Dr. Rebecca Sokol, a USC medical school professor who specializes in male hormone research, called the study "cutting-edge." She said it added to a growing body of research, called epigenetics, that suggested environmental chemicals could alter how DNA sequences turned on and off in a fetus, permanently imprinting the genes of a child and sensitizing him or her to disease in adulthood.
Such findings could have major implications for human disease and could, in part, explain why the prostate cancer rate has surged. BPA, used for about half a century, is a key building block in the manufacture of polycarbonate plastic and ranks among the world's most widely used industrial chemicals.
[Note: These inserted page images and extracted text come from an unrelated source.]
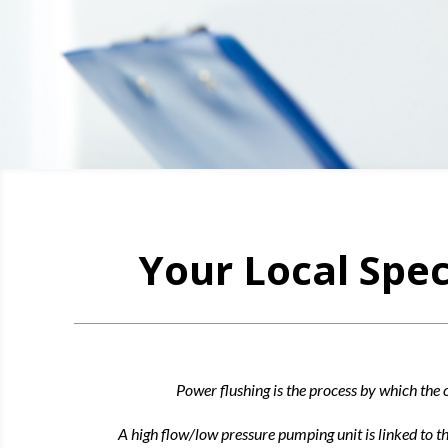
Your Local Spec
Power flushing is the process by which the c
A high flow/low pressure pumping unit is linked to t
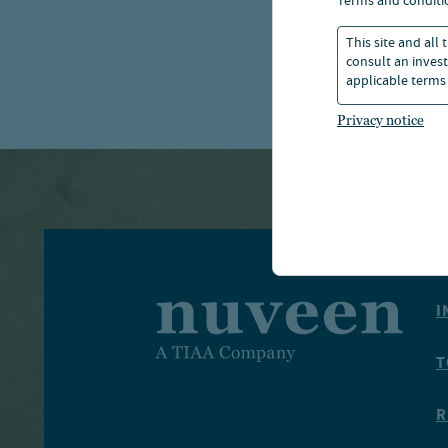
terms and conditi
manager
This site and all
consult an invest
applicable terms 
Privacy notice
I
T
R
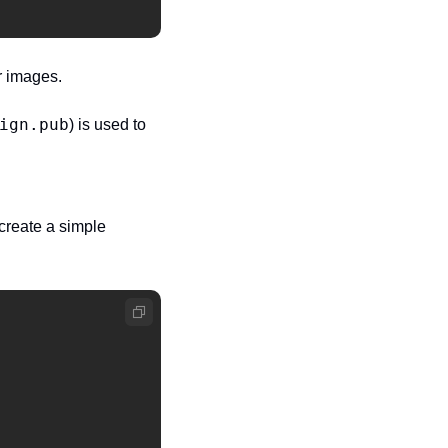
r images.
ign.pub
) is used to 
reate a simple 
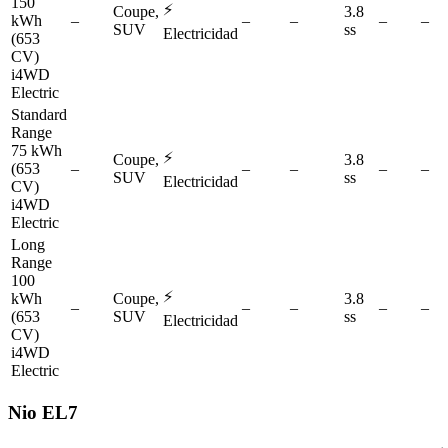
150
⚡
Coupe,
3.8
kWh
–
–
–
–
–
SUV
ss
Electricidad
(653
CV)
i4WD
Electric
Standard
Range
75 kWh
⚡
Coupe,
3.8
(653
–
–
–
–
–
SUV
ss
Electricidad
CV)
i4WD
Electric
Long
Range
100
⚡
kWh
Coupe,
3.8
–
–
–
–
–
(653
SUV
ss
Electricidad
CV)
i4WD
Electric
Nio
EL7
Prins, Ho and other researchers cautioned that the study was conducted on rats, which sometimes reacted differently to chemicals than humans did. Replicating the work in humans is virtually impossible because 50 or more years usually pass from exposure in the womb to the onset of prostate cancer.
"You can't say from the results of this study that this is going to affect humans," Sokol said. But she said the results were in line with previous animal research that showed chemicals could induce genetic changes that altered sperm and other reproductive functions.
The prostate gland, which develops in human males when they are fetuses, is extremely sensitive to natural estrogen. As a result, scientists have long theorized that prostate cancer could be increasing in men because of their exposure to estrogen-like chemicals in the womb.
Unlike carcinogenic chemicals that can cause profound damage to DNA, BPA seems to inflict subtle changes that are passed from one generation to the next, Sokol said.
"The big focus today is whether or not environmental toxicants will induce heritable changes in gene function.... In other words, is there something that happens to alter genes without actually altering the genetic code?" asked Sokol, who studies the effects of chemicals on sperm. "This [new study] is cutting-edge research in this field and the role that environmental toxicants may play in altering the genetics of exposed offspring."
Steve Hentges, a representative of the American Plastics Council, called it "fascinating research, a good piece of research" that should be studied further. But he said the "real question is what does this mean for human health," because there are too many limitations in the study for it to apply to humans.
"No one has actually observed prostate cancer after any treatment with BPA," he said.
The study's authors said the animals developed the precancerous lesions and genetic changes when exposed to low concentrations of the chemical similar to the amounts found in human blood and fetuses.